**Work to complete:** Reproduce the part of the blog posts below that opens with the words "No wonder Dad's" and closes with "wear it anyways.".

Talk about a malfunction. I wound up pulling the plug.

Where's my help desk? LOL!

Monday, November 23, 2009

Unleavened Bread

As I was making my biscuit dough this evening I noticed that the dough was more........."bubbly" for lack of a better word. I thought it was strange but couldn't figure out what I'd done differently. I mentally ran through the recipe in my head going over every ingredient and noted that I'd put everything in that was needed. I gave up and popped them in the oven.

When I pulled them out of the oven they looked like HOCKEY PUCKS! I used baking powder, not baking soda, so I couldn't figure out why they didn't rise correctly. Right before we prayed for our dinner I heard my mom say that they looked like unleavened bread. HA! Dad began praying and I just about broke through the prayer in a laughing fit as the only thing I could picture were my flat biscuits...........the unleavened bread.

As we began serving up dinner we were all making fun of the biscuits and I couldn't figure out why they turned out the way they did. Mom looked at me with a confused look and started telling me she walked through the kitchen and snuck a piece of dough (apparently when I wasn't looking) and she said normally the baking powder leaves a bitter, metal taste on her tongue but this time it didn't so she insisted that I had to have used baking soda rather than baking powder. BREAKTHROUGH! I burst out laughing when I heard that because it all clicked together and I found it entirely too amusing. We were out of baking powder a few weeks ago so I went to the store. I stood there on the aisle looking at the two kinds---regular baking powder or aluminum free baking powder. I couldn't for the life of me figure out why I'd want to eat aluminum so I purchased the metal free powder and THAT'S what went into my biscuits. Apparently the aluminum makes the difference!

No wonder Dad's always had trouble with too much metal in his blood. LOL!

Wednesday, November 18, 2009

Where's Waldo

My outfit of choice today consisted of pants and a maroon and pink striped shirt. I'll admit I wasn't too sure about wearing the top to work but the longer I wore it the more I talked myself into it. So there I was putting the last touches on when my dad walked down the hall. The first words out of his mouth were, "Where's Waldo?"

I immediately got a look of doubt on my face and said, "I should change, huh?" I had a feeling I should have left that shirt in the closet. With knitted brows I talked about finding something different to wear and Dad suddenly began to reassure me that it was a good top, a nice shirt, it was fine, it looked good....... Pahhhhh! As if. As time was trickling away I needed to head out the door so I decided to bury the Waldo comment and wear it anyways.

Hopefully Dad made a good call in judgement today by buttering me up despite my sudden doubts about my wardrobe. Just call me Waldo. LOL!

Nine Lives

Here’s a story for you. Short and sweet it is……….

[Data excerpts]
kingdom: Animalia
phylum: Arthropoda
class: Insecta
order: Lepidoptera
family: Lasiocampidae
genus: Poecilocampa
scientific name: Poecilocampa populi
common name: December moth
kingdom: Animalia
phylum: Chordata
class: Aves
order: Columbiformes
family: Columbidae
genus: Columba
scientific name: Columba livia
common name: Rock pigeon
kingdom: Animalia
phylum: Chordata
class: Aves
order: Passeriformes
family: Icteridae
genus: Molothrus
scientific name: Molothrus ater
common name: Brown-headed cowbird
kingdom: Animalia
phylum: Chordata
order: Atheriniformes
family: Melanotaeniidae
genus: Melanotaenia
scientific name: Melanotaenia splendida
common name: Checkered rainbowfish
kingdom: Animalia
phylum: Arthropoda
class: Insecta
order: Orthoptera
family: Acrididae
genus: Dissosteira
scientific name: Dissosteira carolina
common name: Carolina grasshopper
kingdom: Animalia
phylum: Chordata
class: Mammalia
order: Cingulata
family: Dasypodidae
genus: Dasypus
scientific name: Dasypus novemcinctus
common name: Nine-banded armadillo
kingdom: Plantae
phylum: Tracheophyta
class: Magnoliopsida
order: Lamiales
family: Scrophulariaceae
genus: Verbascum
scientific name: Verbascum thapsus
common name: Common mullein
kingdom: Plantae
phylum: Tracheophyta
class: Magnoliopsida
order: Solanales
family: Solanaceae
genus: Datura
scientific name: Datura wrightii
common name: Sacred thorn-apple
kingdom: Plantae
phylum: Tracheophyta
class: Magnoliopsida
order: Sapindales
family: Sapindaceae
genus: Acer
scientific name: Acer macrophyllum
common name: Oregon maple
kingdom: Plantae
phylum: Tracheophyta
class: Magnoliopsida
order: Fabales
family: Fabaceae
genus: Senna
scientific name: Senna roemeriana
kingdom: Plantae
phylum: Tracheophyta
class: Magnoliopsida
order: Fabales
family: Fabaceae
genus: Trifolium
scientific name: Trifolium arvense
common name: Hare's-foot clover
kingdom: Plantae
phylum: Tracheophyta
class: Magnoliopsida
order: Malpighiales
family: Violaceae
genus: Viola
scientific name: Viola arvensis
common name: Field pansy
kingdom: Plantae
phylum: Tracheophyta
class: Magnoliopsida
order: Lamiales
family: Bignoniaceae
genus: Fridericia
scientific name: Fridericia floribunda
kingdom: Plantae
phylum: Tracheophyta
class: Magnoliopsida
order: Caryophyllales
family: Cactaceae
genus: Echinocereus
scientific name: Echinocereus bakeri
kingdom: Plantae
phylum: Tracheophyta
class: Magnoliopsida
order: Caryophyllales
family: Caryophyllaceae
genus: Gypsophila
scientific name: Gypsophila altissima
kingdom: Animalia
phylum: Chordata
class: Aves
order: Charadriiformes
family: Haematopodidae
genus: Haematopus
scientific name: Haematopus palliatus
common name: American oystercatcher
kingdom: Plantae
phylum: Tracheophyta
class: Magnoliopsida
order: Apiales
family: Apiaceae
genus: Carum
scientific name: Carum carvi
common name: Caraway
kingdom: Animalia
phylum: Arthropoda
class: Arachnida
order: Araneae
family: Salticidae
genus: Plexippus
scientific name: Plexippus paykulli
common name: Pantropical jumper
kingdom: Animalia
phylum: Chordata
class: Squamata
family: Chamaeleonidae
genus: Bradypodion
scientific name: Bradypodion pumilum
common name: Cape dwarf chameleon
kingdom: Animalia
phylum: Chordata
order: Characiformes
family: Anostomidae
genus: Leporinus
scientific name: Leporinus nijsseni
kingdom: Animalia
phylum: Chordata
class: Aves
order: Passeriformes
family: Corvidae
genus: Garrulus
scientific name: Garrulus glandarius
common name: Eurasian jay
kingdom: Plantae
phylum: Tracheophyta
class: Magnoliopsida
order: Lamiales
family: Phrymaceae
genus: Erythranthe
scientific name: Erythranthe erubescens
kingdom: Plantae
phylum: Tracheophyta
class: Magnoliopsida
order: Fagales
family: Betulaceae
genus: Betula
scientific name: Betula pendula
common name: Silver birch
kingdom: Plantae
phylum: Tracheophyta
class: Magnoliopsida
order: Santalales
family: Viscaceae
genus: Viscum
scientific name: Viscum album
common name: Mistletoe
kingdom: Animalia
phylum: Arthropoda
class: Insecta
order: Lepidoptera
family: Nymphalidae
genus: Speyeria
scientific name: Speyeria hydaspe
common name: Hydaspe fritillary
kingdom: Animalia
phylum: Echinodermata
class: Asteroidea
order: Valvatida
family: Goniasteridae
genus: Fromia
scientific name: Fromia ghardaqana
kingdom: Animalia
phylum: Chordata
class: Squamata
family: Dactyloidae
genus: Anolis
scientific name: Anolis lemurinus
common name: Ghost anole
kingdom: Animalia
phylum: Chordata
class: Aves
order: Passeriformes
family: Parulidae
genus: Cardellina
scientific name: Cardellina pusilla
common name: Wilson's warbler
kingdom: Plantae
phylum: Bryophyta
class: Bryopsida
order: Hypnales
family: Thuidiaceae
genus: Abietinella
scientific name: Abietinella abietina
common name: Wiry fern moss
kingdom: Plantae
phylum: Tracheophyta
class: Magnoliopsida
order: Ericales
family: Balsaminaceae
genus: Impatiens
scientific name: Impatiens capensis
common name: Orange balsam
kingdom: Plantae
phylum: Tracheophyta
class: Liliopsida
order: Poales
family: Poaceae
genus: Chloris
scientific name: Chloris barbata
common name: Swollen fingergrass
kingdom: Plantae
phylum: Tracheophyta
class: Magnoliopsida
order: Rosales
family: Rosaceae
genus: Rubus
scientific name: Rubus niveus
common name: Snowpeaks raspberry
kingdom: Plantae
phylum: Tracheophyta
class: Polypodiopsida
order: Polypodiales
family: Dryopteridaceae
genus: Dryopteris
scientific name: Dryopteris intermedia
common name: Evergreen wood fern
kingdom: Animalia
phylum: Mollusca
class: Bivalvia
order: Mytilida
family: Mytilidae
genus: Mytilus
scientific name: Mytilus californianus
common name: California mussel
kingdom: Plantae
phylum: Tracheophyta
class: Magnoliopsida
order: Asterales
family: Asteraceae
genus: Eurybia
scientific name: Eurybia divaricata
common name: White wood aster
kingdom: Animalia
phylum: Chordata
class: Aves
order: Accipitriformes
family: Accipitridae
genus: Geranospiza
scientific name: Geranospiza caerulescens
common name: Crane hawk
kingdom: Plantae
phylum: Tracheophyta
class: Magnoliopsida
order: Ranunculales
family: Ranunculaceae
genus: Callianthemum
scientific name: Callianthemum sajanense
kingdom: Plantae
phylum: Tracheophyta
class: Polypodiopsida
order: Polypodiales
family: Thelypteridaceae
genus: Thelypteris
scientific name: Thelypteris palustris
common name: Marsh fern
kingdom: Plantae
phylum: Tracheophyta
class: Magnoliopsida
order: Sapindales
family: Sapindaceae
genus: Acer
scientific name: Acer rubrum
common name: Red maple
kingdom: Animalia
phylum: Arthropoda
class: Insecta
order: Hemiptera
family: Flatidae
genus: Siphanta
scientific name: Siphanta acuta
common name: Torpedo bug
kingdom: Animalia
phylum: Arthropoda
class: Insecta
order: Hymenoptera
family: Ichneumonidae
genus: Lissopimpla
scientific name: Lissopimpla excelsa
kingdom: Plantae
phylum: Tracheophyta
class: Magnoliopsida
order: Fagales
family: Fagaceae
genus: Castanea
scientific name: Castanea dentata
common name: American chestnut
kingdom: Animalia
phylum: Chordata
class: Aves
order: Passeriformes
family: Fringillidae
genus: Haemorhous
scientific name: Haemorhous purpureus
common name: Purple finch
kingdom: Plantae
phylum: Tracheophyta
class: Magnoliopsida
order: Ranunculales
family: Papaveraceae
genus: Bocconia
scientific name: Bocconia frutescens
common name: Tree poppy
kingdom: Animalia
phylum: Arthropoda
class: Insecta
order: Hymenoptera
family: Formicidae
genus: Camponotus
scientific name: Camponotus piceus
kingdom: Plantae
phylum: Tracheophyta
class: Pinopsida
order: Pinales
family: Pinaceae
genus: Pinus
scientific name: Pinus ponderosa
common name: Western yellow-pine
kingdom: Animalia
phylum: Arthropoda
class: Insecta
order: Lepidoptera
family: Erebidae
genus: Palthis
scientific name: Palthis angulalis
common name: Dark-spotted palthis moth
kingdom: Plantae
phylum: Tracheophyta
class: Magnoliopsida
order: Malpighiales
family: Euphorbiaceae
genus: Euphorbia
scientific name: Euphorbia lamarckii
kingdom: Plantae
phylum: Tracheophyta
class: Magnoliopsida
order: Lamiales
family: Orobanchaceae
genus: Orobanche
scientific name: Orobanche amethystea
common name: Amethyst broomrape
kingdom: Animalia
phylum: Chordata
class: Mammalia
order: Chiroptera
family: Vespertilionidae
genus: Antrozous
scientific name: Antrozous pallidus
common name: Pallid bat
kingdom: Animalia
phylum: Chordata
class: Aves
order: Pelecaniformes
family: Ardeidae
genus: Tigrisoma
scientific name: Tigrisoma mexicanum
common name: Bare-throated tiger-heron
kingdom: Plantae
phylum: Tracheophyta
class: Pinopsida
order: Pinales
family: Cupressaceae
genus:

**The output:**
No wonder Dad's always had trouble with too much metal in his blood. LOL!

Wednesday, November 18, 2009

Where's Waldo

My outfit of choice today consisted of pants and a maroon and pink striped shirt. I'll admit I wasn't too sure about wearing the top to work but the longer I wore it the more I talked myself into it. So there I was putting the last touches on when my dad walked down the hall. The first words out of his mouth were, "Where's Waldo?"

I immediately got a look of doubt on my face and said, "I should change, huh?" I had a feeling I should have left that shirt in the closet. With knitted brows I talked about finding something different to wear and Dad suddenly began to reassure me that it was a good top, a nice shirt, it was fine, it looked good....... Pahhhhh! As if. As time was trickling away I needed to head out the door so I decided to bury the Waldo comment and wear it anyways.